Saved entries
_ _ _

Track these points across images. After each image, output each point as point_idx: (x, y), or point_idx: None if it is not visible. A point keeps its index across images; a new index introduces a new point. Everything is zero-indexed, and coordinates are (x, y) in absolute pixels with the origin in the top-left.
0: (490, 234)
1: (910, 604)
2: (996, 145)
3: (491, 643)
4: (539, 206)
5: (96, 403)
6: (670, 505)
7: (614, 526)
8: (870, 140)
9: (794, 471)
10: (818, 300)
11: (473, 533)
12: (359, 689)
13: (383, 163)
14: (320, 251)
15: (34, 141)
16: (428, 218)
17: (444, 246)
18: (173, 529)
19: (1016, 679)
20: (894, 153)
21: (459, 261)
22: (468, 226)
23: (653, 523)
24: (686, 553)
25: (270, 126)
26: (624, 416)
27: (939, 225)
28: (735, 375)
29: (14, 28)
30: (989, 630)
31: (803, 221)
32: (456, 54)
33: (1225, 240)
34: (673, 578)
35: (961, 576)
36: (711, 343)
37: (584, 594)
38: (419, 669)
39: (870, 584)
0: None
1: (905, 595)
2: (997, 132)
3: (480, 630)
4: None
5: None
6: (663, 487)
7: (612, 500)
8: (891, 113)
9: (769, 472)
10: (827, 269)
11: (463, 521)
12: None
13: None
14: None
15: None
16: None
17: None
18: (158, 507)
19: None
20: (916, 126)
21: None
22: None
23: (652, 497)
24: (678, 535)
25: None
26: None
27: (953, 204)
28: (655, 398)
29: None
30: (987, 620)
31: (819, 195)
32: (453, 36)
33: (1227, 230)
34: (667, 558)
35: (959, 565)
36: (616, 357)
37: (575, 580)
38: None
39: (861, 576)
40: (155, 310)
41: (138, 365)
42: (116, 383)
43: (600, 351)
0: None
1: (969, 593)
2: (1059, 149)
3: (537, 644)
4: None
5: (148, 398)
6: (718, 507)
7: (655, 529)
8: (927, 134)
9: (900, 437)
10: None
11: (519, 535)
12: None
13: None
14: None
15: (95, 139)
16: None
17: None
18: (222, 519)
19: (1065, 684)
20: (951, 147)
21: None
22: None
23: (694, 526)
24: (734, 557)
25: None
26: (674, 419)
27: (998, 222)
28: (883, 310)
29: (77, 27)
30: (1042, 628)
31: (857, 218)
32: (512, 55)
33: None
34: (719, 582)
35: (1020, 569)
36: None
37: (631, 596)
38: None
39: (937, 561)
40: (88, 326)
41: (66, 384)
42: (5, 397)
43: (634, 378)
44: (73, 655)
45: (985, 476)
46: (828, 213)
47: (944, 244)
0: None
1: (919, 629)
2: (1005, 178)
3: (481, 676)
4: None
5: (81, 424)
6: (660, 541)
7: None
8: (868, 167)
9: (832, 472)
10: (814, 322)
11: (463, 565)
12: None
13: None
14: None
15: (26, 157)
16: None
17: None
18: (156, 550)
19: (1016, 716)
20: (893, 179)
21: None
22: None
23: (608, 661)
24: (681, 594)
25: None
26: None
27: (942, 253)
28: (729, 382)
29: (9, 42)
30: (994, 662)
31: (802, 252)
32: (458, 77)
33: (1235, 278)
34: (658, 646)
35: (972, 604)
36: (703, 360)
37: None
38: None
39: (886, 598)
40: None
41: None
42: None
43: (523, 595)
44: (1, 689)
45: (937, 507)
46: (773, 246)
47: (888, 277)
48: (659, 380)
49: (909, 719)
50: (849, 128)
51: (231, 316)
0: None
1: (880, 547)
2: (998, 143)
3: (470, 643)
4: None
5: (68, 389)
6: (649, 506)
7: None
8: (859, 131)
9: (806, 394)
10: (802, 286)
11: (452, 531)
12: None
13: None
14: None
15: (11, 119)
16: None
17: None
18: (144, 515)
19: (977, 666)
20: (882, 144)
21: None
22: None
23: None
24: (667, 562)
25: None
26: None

_ _ _

## [THE PROBLEM]
In exact wording, restate the lines of the data above from the first through the one holding "33: (1225, 240)", and stop after that line.

## [RESPONSE AREA]
Track these points across images. After each image, output each point as point_idx: (x, y), or point_idx: None if it is not visible. A point keeps its index across images; a new index introduces a new point. Everything is zero-indexed, and coordinates are (x, y) in absolute pixels with the origin in the top-left.
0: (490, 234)
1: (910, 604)
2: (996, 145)
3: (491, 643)
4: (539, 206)
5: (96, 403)
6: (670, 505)
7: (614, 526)
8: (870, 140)
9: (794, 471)
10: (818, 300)
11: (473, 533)
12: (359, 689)
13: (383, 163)
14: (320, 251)
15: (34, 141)
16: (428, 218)
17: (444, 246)
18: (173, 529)
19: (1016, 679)
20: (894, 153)
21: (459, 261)
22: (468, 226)
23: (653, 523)
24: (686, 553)
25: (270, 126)
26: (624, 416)
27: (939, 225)
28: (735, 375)
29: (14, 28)
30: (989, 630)
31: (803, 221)
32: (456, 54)
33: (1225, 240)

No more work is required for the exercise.